- Mayor Đỗ Quang Giai in 1952

Senator of the Republic of Vietnam
- In office 1966–1972

Personal details
- Born: July 19, 1900 Phượng Dực, Thường Tín, Hà Đông, French Indochina
- Died: August 27, 1972 (aged 72) South Vietnam
- Spouse: Trần Thị Quy
- Children: 10
- Alma mater: French Indochina School of Law and Administration
- Occupation: Politician, civil servant, jurist
- Known for: Chairman of Senate Foreign Relations Committee; recipient of the Order of the British Empire (OBE)

= Đỗ Quang Giai =

Đỗ Quang Giai (July 19, 1900 – August 27, 1972) was a Senator of the Republic of Vietnam from 1966 to 1972. In his early political career, he was Mayor of Hà Nội from 1952 until Vietnam was partitioned at the 17th parallel as a result of the Geneva Accord in 1954. He was a staunch nationalist who opposed the French colonial rule and the Hanoi's communist government.

(Records)
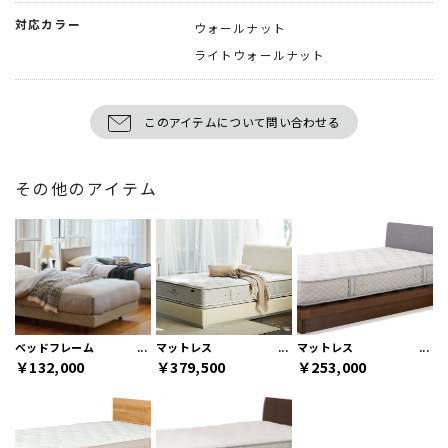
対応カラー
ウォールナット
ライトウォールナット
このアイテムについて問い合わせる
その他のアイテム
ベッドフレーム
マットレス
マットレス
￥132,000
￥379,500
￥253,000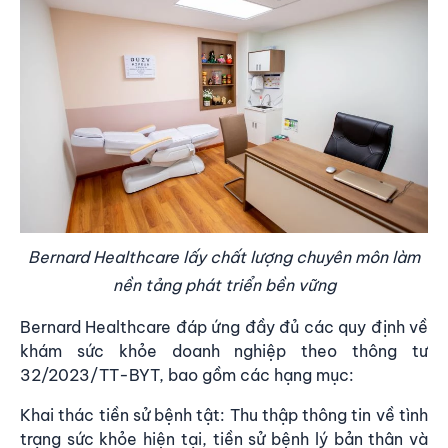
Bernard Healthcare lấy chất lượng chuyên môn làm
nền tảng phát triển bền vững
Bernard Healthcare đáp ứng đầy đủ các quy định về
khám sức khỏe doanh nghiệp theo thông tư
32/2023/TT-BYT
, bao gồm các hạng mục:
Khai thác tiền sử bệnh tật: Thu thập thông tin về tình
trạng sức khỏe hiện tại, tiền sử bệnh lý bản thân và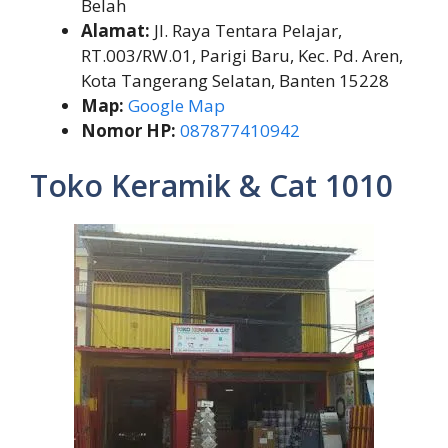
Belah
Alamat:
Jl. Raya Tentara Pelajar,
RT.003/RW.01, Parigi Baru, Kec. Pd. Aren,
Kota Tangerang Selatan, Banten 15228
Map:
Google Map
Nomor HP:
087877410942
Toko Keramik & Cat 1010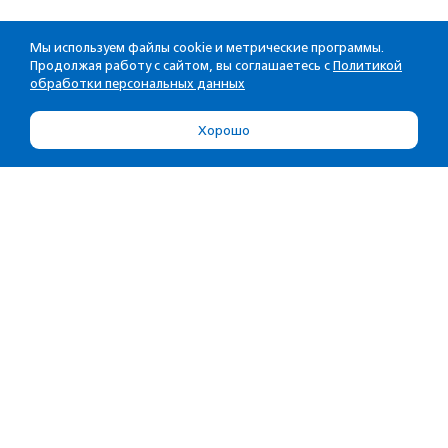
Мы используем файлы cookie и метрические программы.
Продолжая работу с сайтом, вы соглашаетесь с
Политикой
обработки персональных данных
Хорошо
--
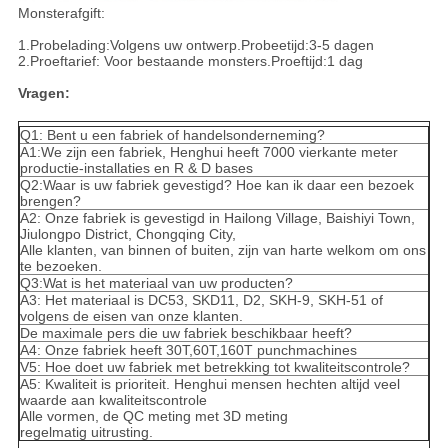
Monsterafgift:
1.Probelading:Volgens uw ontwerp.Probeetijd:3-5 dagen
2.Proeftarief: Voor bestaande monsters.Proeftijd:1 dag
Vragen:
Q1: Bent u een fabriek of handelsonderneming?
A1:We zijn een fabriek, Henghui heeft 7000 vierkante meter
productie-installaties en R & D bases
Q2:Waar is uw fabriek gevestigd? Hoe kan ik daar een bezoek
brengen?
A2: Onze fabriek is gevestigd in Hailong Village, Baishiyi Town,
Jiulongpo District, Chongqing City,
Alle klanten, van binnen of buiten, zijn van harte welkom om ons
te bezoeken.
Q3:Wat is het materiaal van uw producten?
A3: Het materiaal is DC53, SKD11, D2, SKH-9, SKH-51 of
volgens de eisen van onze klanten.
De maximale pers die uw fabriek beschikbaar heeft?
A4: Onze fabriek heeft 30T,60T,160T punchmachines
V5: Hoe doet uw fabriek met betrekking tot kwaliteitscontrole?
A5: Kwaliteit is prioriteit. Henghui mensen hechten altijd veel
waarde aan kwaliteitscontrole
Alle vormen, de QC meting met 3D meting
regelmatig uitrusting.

(Exercise objective) Can you retype the Đỗ Quang Giai biography in full, word for word? The data has no connection to the Đỗ Quang Giai biography.

(Written response)
- Mayor Đỗ Quang Giai in 1952

Senator of the Republic of Vietnam
- In office 1966–1972

Personal details
- Born: July 19, 1900 Phượng Dực, Thường Tín, Hà Đông, French Indochina
- Died: August 27, 1972 (aged 72) South Vietnam
- Spouse: Trần Thị Quy
- Children: 10
- Alma mater: French Indochina School of Law and Administration
- Occupation: Politician, civil servant, jurist
- Known for: Chairman of Senate Foreign Relations Committee; recipient of the Order of the British Empire (OBE)

= Đỗ Quang Giai =

Đỗ Quang Giai (July 19, 1900 – August 27, 1972) was a Senator of the Republic of Vietnam from 1966 to 1972. In his early political career, he was Mayor of Hà Nội from 1952 until Vietnam was partitioned at the 17th parallel as a result of the Geneva Accord in 1954. He was a staunch nationalist who opposed the French colonial rule and the Hanoi's communist government.